Ma Huateng: fundador da Tencent, o empresário é chamado de “Zuckerberg chinês” (Crédito:Niu zai - Imaginechina)

A semelhança com a história do Facebook rendeu a Huateng, 42 anos, a alcunha de o “Zuckerberg” chinês. Ambos criaram suas empresas quando estudavam. O Zuckerberg original em Harvard, nos Estados Unidos. O chinês, na Universidade de Shenzhen. Hoje, ambos são bilionários. O empreendedor da China tem fortuna estimada em US$ 47 bilhões, dos quais US$ 22 bilhões foram obtidos somente em 2017. São US$ 17 bilhões a menos do que o seu rival americano e apenas a metade do homem mais rico do planeta, Jeff Bezos, da Amazon, que tem US$ 97,2 bilhões, segundo a Forbes.

Nos últimos cinco anos, a Tencent adotou uma estratégia que vem rendendo resultados expressivos fora das muralhas chinesas. Seu foco principal tem sido o mercado de jogos. A compra da Riot Games, em 2011, por valor não revelado – mas que analistas estimam que movimentou entre US$ 350 milhões e US$ 450 milhões –, foi o primeiro ataque. Para quem não conhece, a companhia americana é dona do jogo de computador mais popular da atualidade, o estratégico League of Legends, que tem cerca de 100 milhões de jogadores ativos.
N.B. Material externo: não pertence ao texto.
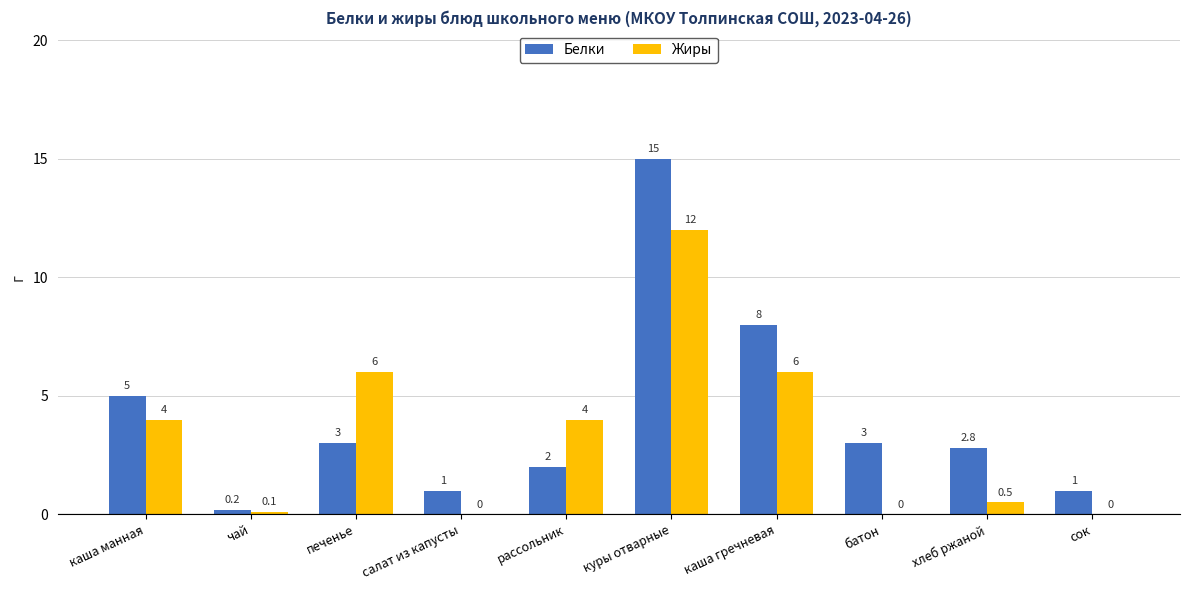

What is the total value across all series at батон?

3.0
Cinco anos depois, de olho no mercado de jogos para celular, a holding chinesa adquiriu a empresa finlandesa Supercell, dona dos títulos Clash of Clans, Clash Royale e Boom Beach, por US$ 8,6 bilhões. “Eles acabaram de licenciar o jogo que será o sucessor do League of Legends”, afirma a Lisa Hanson, sócia da consultoria especializada no mercado de jogos Niko Partners, ao se referir à Playerunknown’s Battleground, o popular PUBG. “Eles vão crescer, crescer e crescer.”
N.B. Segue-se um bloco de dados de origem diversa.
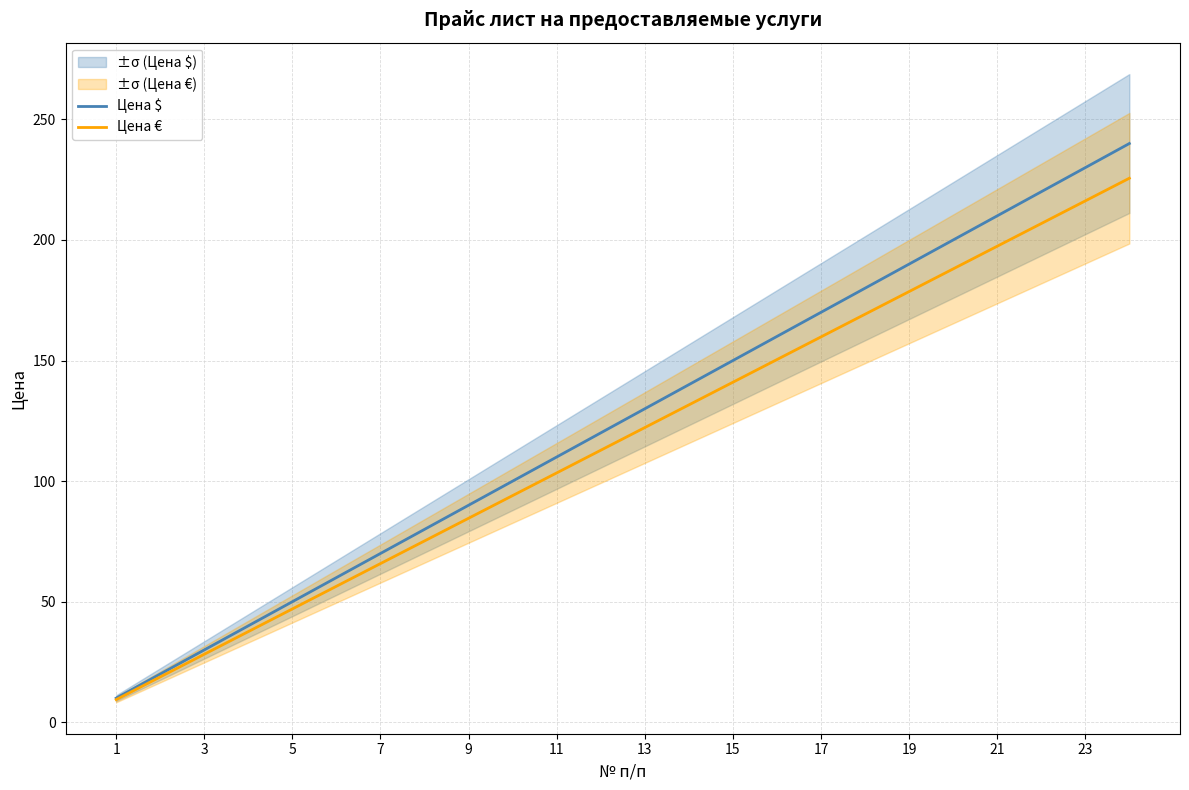

True or false: Цена € and Цена $ intersect in this chart.

False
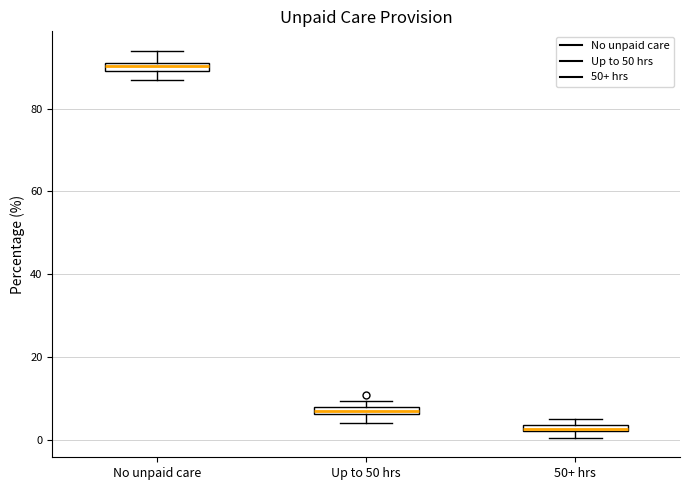

Where is the lower edge of the box for 50+ hrs on the y-axis? The values are not printed on the chart, so give them approximately, as read against the axis.

2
Além dos jogos, a Tencent está de olho também em um mercado que ainda não conseguiu fincar sua bandeira, o das redes sociais. A empresa recentemente se aproximou do Snapchat e comprou 12% das ações da rede social do fantasminha por US$ 2 bilhões. Os números recentes comprovam que a estratégia vem dando resultados. No último trimestre, entre julho e setembro, a companhia obteve faturamento de US$ 9,8 bilhões, 61% a mais do que o esperado. Seu lucro ficou em US$ 2,7 bilhões no trimestre.
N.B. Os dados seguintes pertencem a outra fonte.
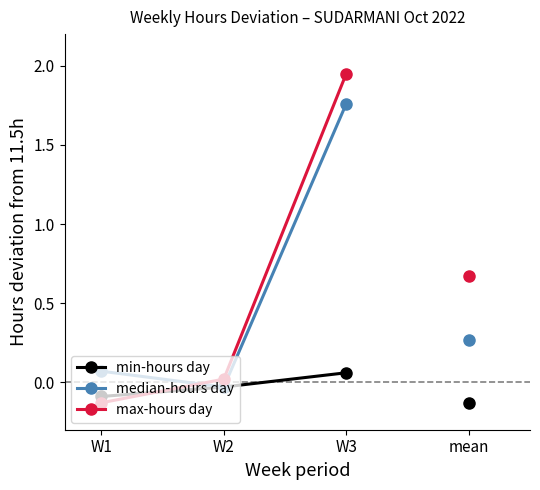

What are all the series names shown in the legend?

min-hours day, median-hours day, max-hours day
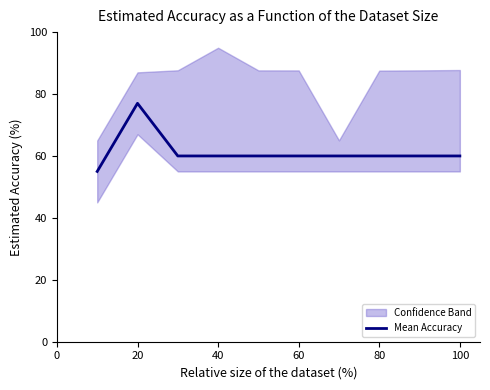

The Mean Accuracy series shows 60 at 40. True or false?

True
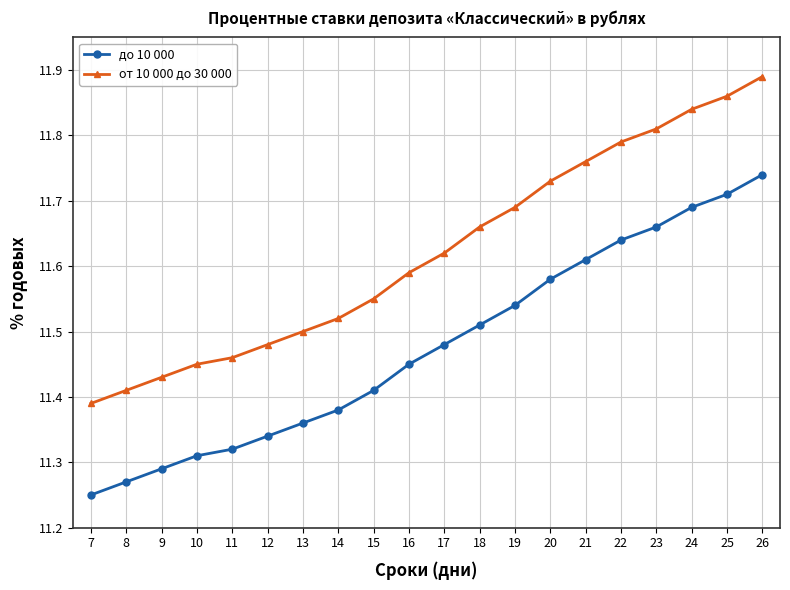

Which series has the widest spread of values?

от 10 000 до 30 000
Por aqui, a companhia chinesa, por mais que tenha seus produtos conhecidos, ainda é praticamente uma anônima. “O Brasil parece que ignora a China”, diz o consultor de marketing digital Alexandre Magalhães. “É preciso olhar com mais atenção. Eles estão dominando tudo”. Uma das empresas que parece ter aprendido com isso é a Movile, dona dos aplicativos iFood e PlayKids – uma espécie de Netflix para crianças.

“O Brasil precisa investir mais em aspectos como personalização e localização”, diz Mauro Piazza, diretor de desenvolvimento de negócios da Movile e CEO do aplicativo Rapiddo. “As empresas chinesas sabem exatamente o que você deseja comprar e quais ofertas são mais relevantes para um determinado público”. Não por acaso, a Movile não expõe o nome de sua marca em seus produtos. “A fabricante não se importa em ser conhecida”, diz Miceli, da FGV. “Ela quer que os consumidores conheçam seus serviços.” Isso a Tencent aprendeu tão bem que já está nocauteando seus adversários.